Here is part of the story of Jennifer Miriguay, who has lived with cancer since 2009. Her battle continues and she is currently in treatment.

“I didn’t check the OICC out until I was re-diagnosed with Stage 4 cancer in May 2012. And it is a regret of mine that I didn’t seek out the OICC earlier because it truly has been the missing piece of the puzzle I was looking for to fight this disease. Without a doubt, making that appointment with the OICC to seek their advice and treatments was a watershed for me. It has allowed me to take back some control from a disease that loves to be in the proverbial driver’s seat.

“The OICC has given me renewed hope and an assurance that I’m doing everything I possibly can to fight this disease. I first met with Dr. Dugald Seely in August 2013, and left that appointment completely enlightened. For the first time, I finally felt armed with information, a new approach, several suggestions for a new way of eating, and how certain supplements could boost my immune system and help me sleep. It was a complete “aha” moment for me because in all the years I had been receiving traditional treatment, no one had ever advised me on what I should be eating or taking to give my body that fighting edge.

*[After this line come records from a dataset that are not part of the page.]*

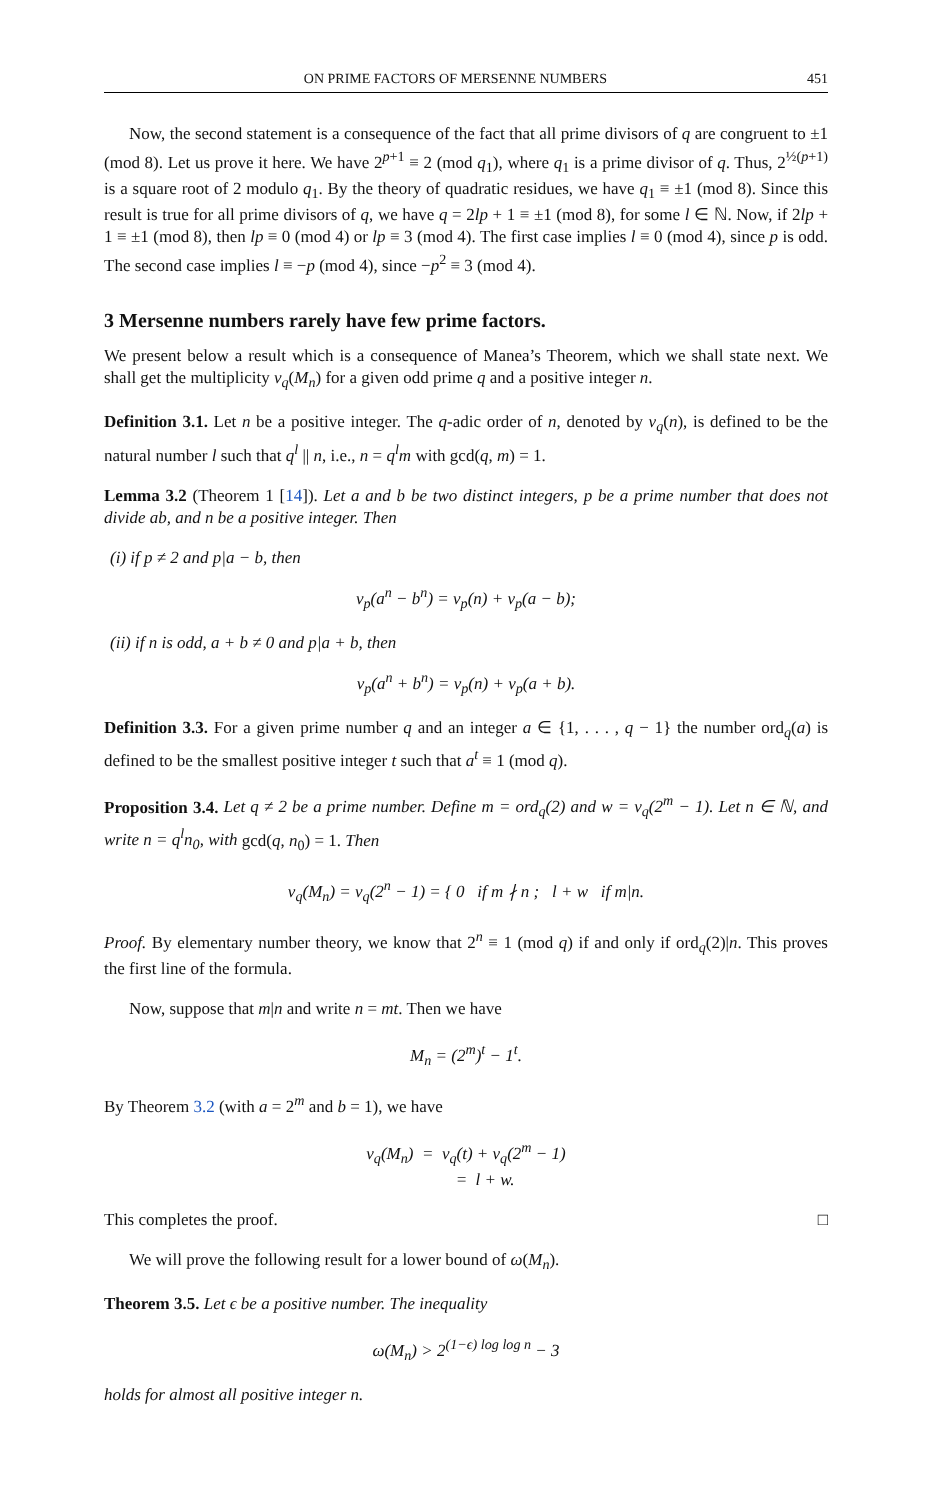ON PRIME FACTORS OF MERSENNE NUMBERS 451
Now, the second statement is a consequence of the fact that all prime divisors of q are congruent to ±1 (mod 8). Let us prove it here. We have 2<sup>p+1</sup> ≡ 2 (mod q<sub>1</sub>), where q<sub>1</sub> is a prime divisor of q. Thus, 2<sup>½(p+1)</sup> is a square root of 2 modulo q<sub>1</sub>. By the theory of quadratic residues, we have q<sub>1</sub> ≡ ±1 (mod 8). Since this result is true for all prime divisors of q, we have q = 2lp + 1 ≡ ±1 (mod 8), for some l ∈ ℕ. Now, if 2lp + 1 ≡ ±1 (mod 8), then lp ≡ 0 (mod 4) or lp ≡ 3 (mod 4). The first case implies l ≡ 0 (mod 4), since p is odd. The second case implies l ≡ −p (mod 4), since −p<sup>2</sup> ≡ 3 (mod 4).
3 Mersenne numbers rarely have few prime factors.
We present below a result which is a consequence of Manea’s Theorem, which we shall state next. We shall get the multiplicity v<sub>q</sub>(M<sub>n</sub>) for a given odd prime q and a positive integer n.
Definition 3.1. Let n be a positive integer. The q-adic order of n, denoted by v<sub>q</sub>(n), is defined to be the natural number l such that q<sup>l</sup> || n, i.e., n = q<sup>l</sup>m with gcd(q, m) = 1.
Lemma 3.2 (Theorem 1 [14]). Let a and b be two distinct integers, p be a prime number that does not divide ab, and n be a positive integer. Then
(i) if p ≠ 2 and p|a − b, then
v<sub>p</sub>(a<sup>n</sup> − b<sup>n</sup>) = v<sub>p</sub>(n) + v<sub>p</sub>(a − b);
(ii) if n is odd, a + b ≠ 0 and p|a + b, then
v<sub>p</sub>(a<sup>n</sup> + b<sup>n</sup>) = v<sub>p</sub>(n) + v<sub>p</sub>(a + b).
Definition 3.3. For a given prime number q and an integer a ∈ {1, . . . , q − 1} the number ord<sub>q</sub>(a) is defined to be the smallest positive integer t such that a<sup>t</sup> ≡ 1 (mod q).
Proposition 3.4. Let q ≠ 2 be a prime number. Define m = ord<sub>q</sub>(2) and w = v<sub>q</sub>(2<sup>m</sup> − 1). Let n ∈ ℕ, and write n = q<sup>l</sup>n<sub>0</sub>, with gcd(q, n<sub>0</sub>) = 1. Then
v<sub>q</sub>(M<sub>n</sub>) = v<sub>q</sub>(2<sup>n</sup> − 1) = { 0 if m ∤ n ; l + w if m|n.
Proof. By elementary number theory, we know that 2<sup>n</sup> ≡ 1 (mod q) if and only if ord<sub>q</sub>(2)|n. This proves the first line of the formula.
Now, suppose that m|n and write n = mt. Then we have
M<sub>n</sub> = (2<sup>m</sup>)<sup>t</sup> − 1<sup>t</sup>.
By Theorem 3.2 (with a = 2<sup>m</sup> and b = 1), we have
v<sub>q</sub>(M<sub>n</sub>) = v<sub>q</sub>(t) + v<sub>q</sub>(2<sup>m</sup> − 1)
= l + w.
This completes the proof. □
We will prove the following result for a lower bound of ω(M<sub>n</sub>).
Theorem 3.5. Let ϵ be a positive number. The inequality
ω(M<sub>n</sub>) > 2<sup>(1−ϵ) log log n</sup> − 3
holds for almost all positive integer n.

“After a couple of visits with Dr. Seely (see Ottawa Life December issue for background on Dr. Seely’s work) on the naturopathic side, I then made an appointment to have acupuncture to help relieve the pain in my hands and feet (called neuropathy) caused by ongoing chemotherapy treatments. My pain is virtually gone now and the relief I feel is amazing.

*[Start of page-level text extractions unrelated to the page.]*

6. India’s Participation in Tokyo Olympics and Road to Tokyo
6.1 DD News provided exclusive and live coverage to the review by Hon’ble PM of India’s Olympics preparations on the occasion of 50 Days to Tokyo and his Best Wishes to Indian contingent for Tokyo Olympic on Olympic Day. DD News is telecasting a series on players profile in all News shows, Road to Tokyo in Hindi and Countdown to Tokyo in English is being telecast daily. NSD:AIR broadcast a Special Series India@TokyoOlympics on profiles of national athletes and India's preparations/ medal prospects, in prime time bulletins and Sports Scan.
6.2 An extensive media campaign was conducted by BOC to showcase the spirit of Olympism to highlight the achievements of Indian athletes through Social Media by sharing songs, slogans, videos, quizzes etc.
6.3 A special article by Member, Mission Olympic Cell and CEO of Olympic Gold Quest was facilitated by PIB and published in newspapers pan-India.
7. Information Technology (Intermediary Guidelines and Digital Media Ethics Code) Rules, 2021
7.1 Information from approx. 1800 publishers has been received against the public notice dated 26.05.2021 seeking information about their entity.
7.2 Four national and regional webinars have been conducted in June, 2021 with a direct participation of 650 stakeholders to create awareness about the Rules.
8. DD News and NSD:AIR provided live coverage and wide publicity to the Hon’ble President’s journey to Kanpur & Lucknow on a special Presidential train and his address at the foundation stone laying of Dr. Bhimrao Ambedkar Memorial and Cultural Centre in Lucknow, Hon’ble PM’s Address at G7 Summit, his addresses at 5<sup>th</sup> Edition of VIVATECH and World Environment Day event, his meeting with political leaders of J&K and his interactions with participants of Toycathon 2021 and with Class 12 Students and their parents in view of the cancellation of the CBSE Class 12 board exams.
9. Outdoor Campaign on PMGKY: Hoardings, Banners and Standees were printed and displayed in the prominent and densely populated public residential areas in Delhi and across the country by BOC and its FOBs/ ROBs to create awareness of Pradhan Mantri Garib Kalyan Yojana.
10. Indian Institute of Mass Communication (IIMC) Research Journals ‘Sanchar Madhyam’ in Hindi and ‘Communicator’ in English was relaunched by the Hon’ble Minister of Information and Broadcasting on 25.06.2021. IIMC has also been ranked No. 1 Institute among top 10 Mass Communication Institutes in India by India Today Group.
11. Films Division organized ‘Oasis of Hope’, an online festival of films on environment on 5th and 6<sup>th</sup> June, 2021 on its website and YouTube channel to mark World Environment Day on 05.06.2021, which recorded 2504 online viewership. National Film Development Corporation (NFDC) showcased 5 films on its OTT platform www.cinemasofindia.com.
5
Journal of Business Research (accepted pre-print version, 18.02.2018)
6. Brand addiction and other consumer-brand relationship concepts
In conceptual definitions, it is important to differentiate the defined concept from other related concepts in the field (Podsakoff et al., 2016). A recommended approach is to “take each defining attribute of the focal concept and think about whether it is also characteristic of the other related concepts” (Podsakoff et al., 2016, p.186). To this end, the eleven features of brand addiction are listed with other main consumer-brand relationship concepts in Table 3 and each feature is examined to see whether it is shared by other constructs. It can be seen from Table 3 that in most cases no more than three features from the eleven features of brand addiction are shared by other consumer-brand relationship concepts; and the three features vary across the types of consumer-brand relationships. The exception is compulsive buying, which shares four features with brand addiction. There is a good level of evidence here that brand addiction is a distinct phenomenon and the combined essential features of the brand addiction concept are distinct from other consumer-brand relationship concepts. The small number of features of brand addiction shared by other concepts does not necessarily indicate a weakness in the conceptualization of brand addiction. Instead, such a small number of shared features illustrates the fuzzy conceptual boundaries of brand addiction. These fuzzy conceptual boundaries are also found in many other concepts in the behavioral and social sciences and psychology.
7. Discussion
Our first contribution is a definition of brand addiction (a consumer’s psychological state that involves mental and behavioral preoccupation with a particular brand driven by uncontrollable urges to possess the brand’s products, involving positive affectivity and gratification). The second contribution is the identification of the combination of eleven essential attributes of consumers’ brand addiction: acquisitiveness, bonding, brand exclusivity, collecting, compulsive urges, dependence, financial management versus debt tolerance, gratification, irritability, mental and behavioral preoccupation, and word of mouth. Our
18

“In a nutshell, the OICC has unequivocally improved my quality of life and outlook thanks to the combination of naturopathic guidance and acupuncture treatments. And hands down, between the traditional treatment I receive from the Cancer Program and the complementary therapies offered by the OICC, the puzzle is complete.”

Terry Vida contacted the OICC to volunteer and to help support the Centre as soon as she heard of its opening in Ottawa. When Vida went through her experience with cancer, the OICC had not yet opened its doors. And yet, instinctively, she incorporated complementary care into her fight. In addition to her oncologist, she had her own team that included a naturopathic doctor, trainer, counsellor, acupuncturist, and a wellness coach. She had already been seeing a naturopathic doctor for 12 years and so it was just natural for her to continue. She credits complementary care for much of her pain relief and helping keep her body strong and able to fight off the disease and cope with side effects of conventional care. “I am a very strong believer in complementary care. I see a place for it working in tandem with conventional care. That was always part of the plan for me. I felt that this team would get me through.” She was right.

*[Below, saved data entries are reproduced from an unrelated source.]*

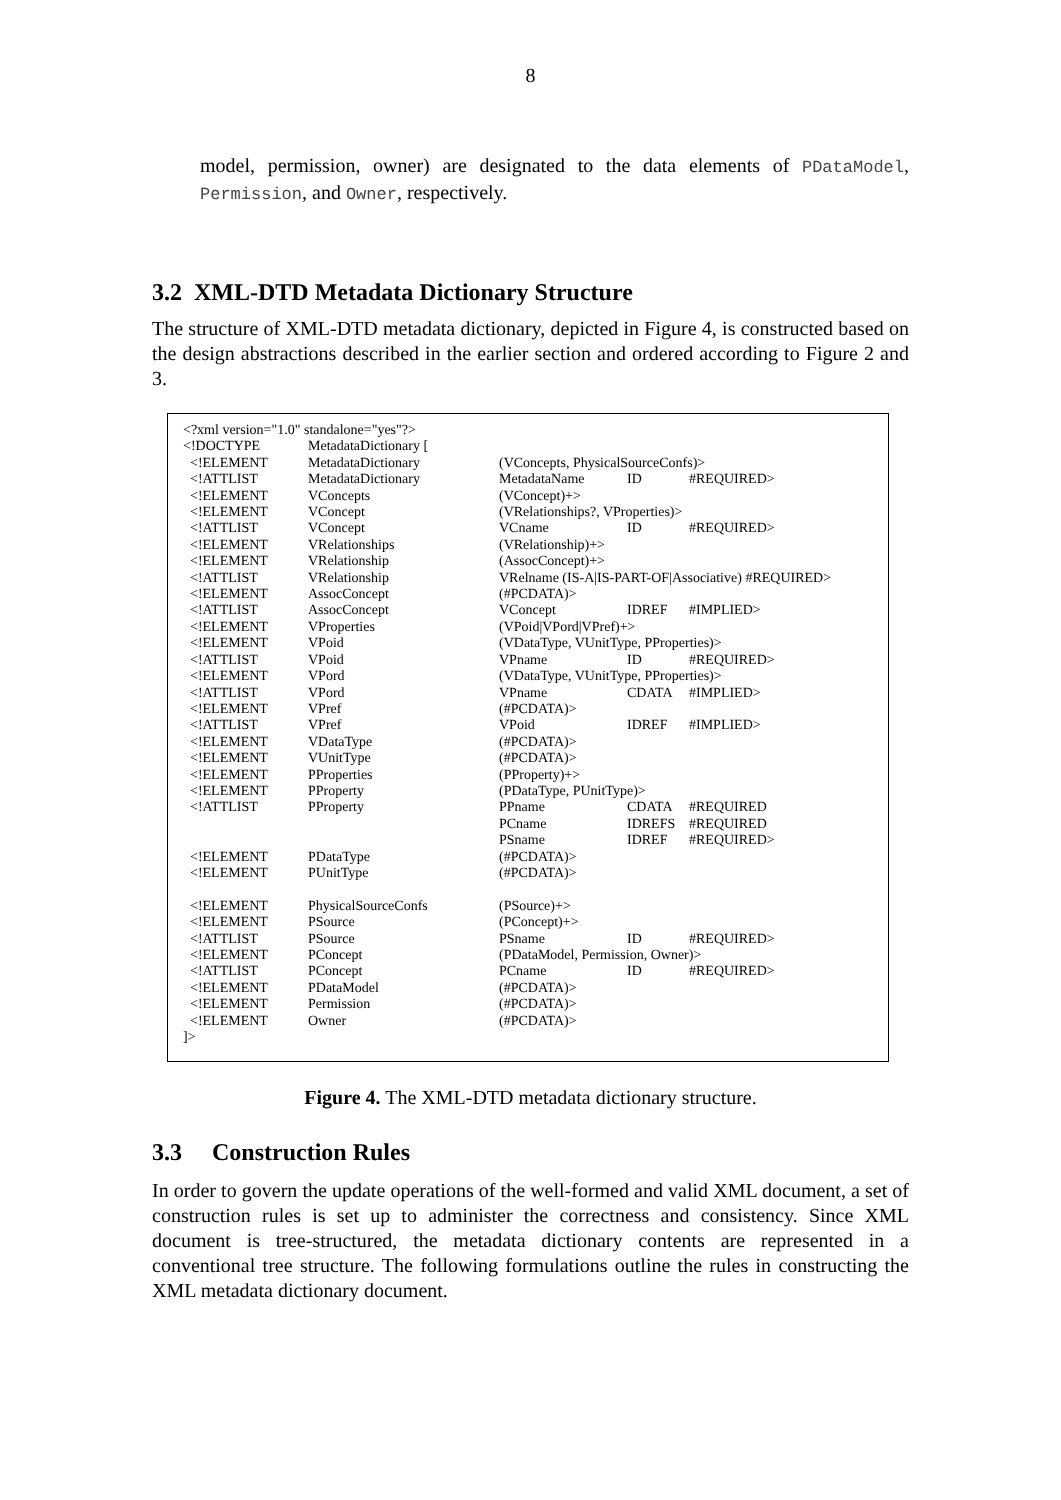8
model, permission, owner) are designated to the data elements of PDataModel, Permission, and Owner, respectively.
3.2 XML-DTD Metadata Dictionary Structure
The structure of XML-DTD metadata dictionary, depicted in Figure 4, is constructed based on the design abstractions described in the earlier section and ordered according to Figure 2 and 3.
| <?xml version="1.0" standalone="yes"?> | | | | |
| <!DOCTYPE | MetadataDictionary [ | | | |
| <!ELEMENT | MetadataDictionary | (VConcepts, PhysicalSourceConfs)> | | |
| <!ATTLIST | MetadataDictionary | MetadataName | ID | #REQUIRED> |
| <!ELEMENT | VConcepts | (VConcept)+> | | |
| <!ELEMENT | VConcept | (VRelationships?, VProperties)> | | |
| <!ATTLIST | VConcept | VCname | ID | #REQUIRED> |
| <!ELEMENT | VRelationships | (VRelationship)+> | | |
| <!ELEMENT | VRelationship | (AssocConcept)+> | | |
| <!ATTLIST | VRelationship | VRelname (IS-A/IS-PART-OF/Associative) #REQUIRED> | | |
| <!ELEMENT | AssocConcept | (#PCDATA)> | | |
| <!ATTLIST | AssocConcept | VConcept | IDREF | #IMPLIED> |
| <!ELEMENT | VProperties | (VPoid/VPord/VPref)+> | | |
| <!ELEMENT | VPoid | (VDataType, VUnitType, PProperties)> | | |
| <!ATTLIST | VPoid | VPname | ID | #REQUIRED> |
| <!ELEMENT | VPord | (VDataType, VUnitType, PProperties)> | | |
| <!ATTLIST | VPord | VPname | CDATA | #IMPLIED> |
| <!ELEMENT | VPref | (#PCDATA)> | | |
| <!ATTLIST | VPref | VPoid | IDREF | #IMPLIED> |
| <!ELEMENT | VDataType | (#PCDATA)> | | |
| <!ELEMENT | VUnitType | (#PCDATA)> | | |
| <!ELEMENT | PProperties | (PProperty)+> | | |
| <!ELEMENT | PProperty | (PDataType, PUnitType)> | | |
| <!ATTLIST | PProperty | PPname | CDATA | #REQUIRED |
| | | PCname | IDREFS | #REQUIRED |
| | | PSname | IDREF | #REQUIRED> |
| <!ELEMENT | PDataType | (#PCDATA)> | | |
| <!ELEMENT | PUnitType | (#PCDATA)> | | |
| <!ELEMENT | PhysicalSourceConfs | (PSource)+> | | |
| <!ELEMENT | PSource | (PConcept)+> | | |
| <!ATTLIST | PSource | PSname | ID | #REQUIRED> |
| <!ELEMENT | PConcept | (PDataModel, Permission, Owner)> | | |
| <!ATTLIST | PConcept | PCname | ID | #REQUIRED> |
| <!ELEMENT | PDataModel | (#PCDATA)> | | |
| <!ELEMENT | Permission | (#PCDATA)> | | |
| <!ELEMENT | Owner | (#PCDATA)> | | |
| ]> | | | | |
Figure 4. The XML-DTD metadata dictionary structure.
3.3 Construction Rules
In order to govern the update operations of the well-formed and valid XML document, a set of construction rules is set up to administer the correctness and consistency. Since XML document is tree-structured, the metadata dictionary contents are represented in a conventional tree structure. The following formulations outline the rules in constructing the XML metadata dictionary document.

Mind, body, spirit. Together with traditional cancer care providers, the OICC is helping an increasing number of patients to better cope with this debilitating disease. Three women, three different stories, and for each woman, there is the same outcome from complementary care: a feeling of healing and inner peace, regardless of where they are on their journey. By bringing all the pieces of complementary care together and available under one roof, the OICC tactic is unbeatable and is truly a haven of hope, peace and healing.